=== Supplied material ===

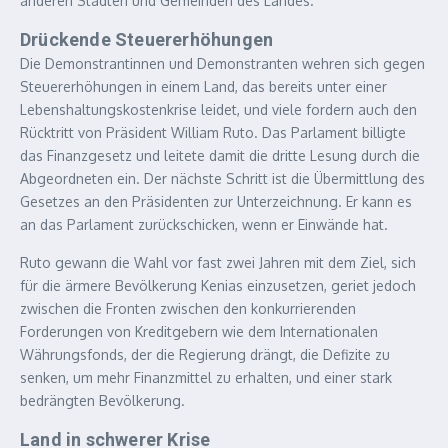
anderen Städten und Gemeinden des Landes.
Drückende Steuererhöhungen
Die Demonstrantinnen und Demonstranten wehren sich gegen
Steuererhöhungen in einem Land, das bereits unter einer
Lebenshaltungskostenkrise leidet, und viele fordern auch den
Rücktritt von Präsident William Ruto. Das Parlament billigte
das Finanzgesetz und leitete damit die dritte Lesung durch die
Abgeordneten ein. Der nächste Schritt ist die Übermittlung des
Gesetzes an den Präsidenten zur Unterzeichnung. Er kann es
an das Parlament zurückschicken, wenn er Einwände hat.
Ruto gewann die Wahl vor fast zwei Jahren mit dem Ziel, sich
für die ärmere Bevölkerung Kenias einzusetzen, geriet jedoch
zwischen die Fronten zwischen den konkurrierenden
Forderungen von Kreditgebern wie dem Internationalen
Währungsfonds, der die Regierung drängt, die Defizite zu
senken, um mehr Finanzmittel zu erhalten, und einer stark
bedrängten Bevölkerung.
Land in schwerer Krise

===

Count the lines in the material above that contain the string "Parlament", with case counting, and reply with only the number.

**Task result:**
2